_Extract provided_.
————
5The circumstances of the offending are that each of you came to Australia in around about 2012 on what would originally have been student visas.  As I understand it each of you is now on a bridging visa.

6On 14 March 2019 in the morning police observed a vehicle outside a house at Walker Parade in Churchill.  They observed two Asian males taking items out of that car, which was a sedan, and into the house.  At approximately 2 pm police attended at the address and executed a search warrant.  When that warrant was executed the pair of you were there and endeavoured to flee the address via the rear door.

7You were arrested in the backyard.  Police located cannabis in the shed at the rear of the address.  That shed had been divided into three separate rooms which had been converted in hydroponic grow rooms.  Those rooms contained a total of 99 cannabis plants that in the ultimate weighed a total of 61.88 kilograms and that gives rise to the charge of cultivation of the narcotic plant.

8A commercial quantity obviously is 25 kilograms.  There was an electrical bypass in place in the roof space that neither of you have in fact been charged with that.  At the address police also located paperwork in your name,
Mr Pham, and various other items that I do not need to go into.

9There was also a van parked outside that had previously been seen parked in the driveway in late 2018.  That van was registered to Mr Nguyen's wife.  Bank documents relating to Mr Pham were located in the sedan.  The two of you were not interviewed by police due to the unavailability of an interpreter and I understand the situation with that and that is basically nobody's fault.

10Each of you has now been in custody since arrest and has 242 days of pre-sentence detention.  I have already made the forfeiture and disposal orders.  The situation is that I indicated during the course of the plea that it is difficult to differentiate between the roles of each of you.  However, that was at a time when I had not read the psychologist's report that has been tendered on behalf of you, Mr Nguyen.

11It is conceded in that report by you that you had been involved in this since September of 2018 and as I understand it in fact a vehicle traceable to you was seen at the premises back in November.  Clearly the charge itself is a one day cultivation but has to be looked at in realistic terms.

12On the material before me I have no indication as to how long you had been involved, Mr Pham, or what your real involvement was, but with you,
Mr Nguyen, there is pretty clear evidence before me that you had been involved since around about give or take September of the previous year when speaking to the psychologist you in fact said that rather than apple picking this occupation gave you a regular income.

13That does not aggravate the offending but I am not going to sentence on some totally artificial basis that either of you just happened to turn up on the day and that is just in your case, Mr Nguyen, through your own admissions to the psychologist yours is more easy to pinpoint.
————
_Request 1_.
Reproduce the entries word for word, starting at the first line and ending at the line that contains "genus: Chenopodium", with both of those lines included.
The sentencing remarks and the entries come from separate sources.

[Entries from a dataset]
————
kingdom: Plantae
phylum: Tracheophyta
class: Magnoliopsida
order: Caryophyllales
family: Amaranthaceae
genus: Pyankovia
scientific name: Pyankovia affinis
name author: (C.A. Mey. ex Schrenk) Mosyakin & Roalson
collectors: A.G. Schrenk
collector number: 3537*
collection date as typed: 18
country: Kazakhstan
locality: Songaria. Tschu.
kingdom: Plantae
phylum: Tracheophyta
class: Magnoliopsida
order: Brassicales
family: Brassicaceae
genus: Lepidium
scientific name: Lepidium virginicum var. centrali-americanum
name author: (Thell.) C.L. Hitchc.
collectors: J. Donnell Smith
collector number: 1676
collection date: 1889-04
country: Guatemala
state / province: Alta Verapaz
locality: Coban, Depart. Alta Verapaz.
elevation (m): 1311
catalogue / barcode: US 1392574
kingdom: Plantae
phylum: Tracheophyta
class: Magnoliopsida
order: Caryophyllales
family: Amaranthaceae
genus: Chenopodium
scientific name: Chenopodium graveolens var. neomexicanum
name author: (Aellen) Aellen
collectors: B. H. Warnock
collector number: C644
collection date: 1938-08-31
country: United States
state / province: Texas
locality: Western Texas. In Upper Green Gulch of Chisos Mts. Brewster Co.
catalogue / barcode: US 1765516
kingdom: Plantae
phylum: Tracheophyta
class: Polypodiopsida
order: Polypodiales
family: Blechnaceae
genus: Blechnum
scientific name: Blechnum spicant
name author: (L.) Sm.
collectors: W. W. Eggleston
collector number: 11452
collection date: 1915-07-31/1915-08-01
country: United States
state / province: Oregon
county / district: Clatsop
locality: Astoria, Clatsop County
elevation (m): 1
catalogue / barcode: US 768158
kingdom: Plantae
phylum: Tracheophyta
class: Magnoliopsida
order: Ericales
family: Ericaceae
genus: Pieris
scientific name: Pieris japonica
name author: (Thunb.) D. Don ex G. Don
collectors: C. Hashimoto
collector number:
————
_Request 2_.
According to the sentencing remarks, how many cannabis plants did the converted rooms in the shed contain?

_Expected answer 1_.
kingdom: Plantae
phylum: Tracheophyta
class: Magnoliopsida
order: Caryophyllales
family: Amaranthaceae
genus: Pyankovia
scientific name: Pyankovia affinis
name author: (C.A. Mey. ex Schrenk) Mosyakin & Roalson
collectors: A.G. Schrenk
collector number: 3537*
collection date as typed: 18
country: Kazakhstan
locality: Songaria. Tschu.
kingdom: Plantae
phylum: Tracheophyta
class: Magnoliopsida
order: Brassicales
family: Brassicaceae
genus: Lepidium
scientific name: Lepidium virginicum var. centrali-americanum
name author: (Thell.) C.L. Hitchc.
collectors: J. Donnell Smith
collector number: 1676
collection date: 1889-04
country: Guatemala
state / province: Alta Verapaz
locality: Coban, Depart. Alta Verapaz.
elevation (m): 1311
catalogue / barcode: US 1392574
kingdom: Plantae
phylum: Tracheophyta
class: Magnoliopsida
order: Caryophyllales
family: Amaranthaceae
genus: Chenopodium

_Expected answer 2_.
They contained a total of 99 cannabis plants.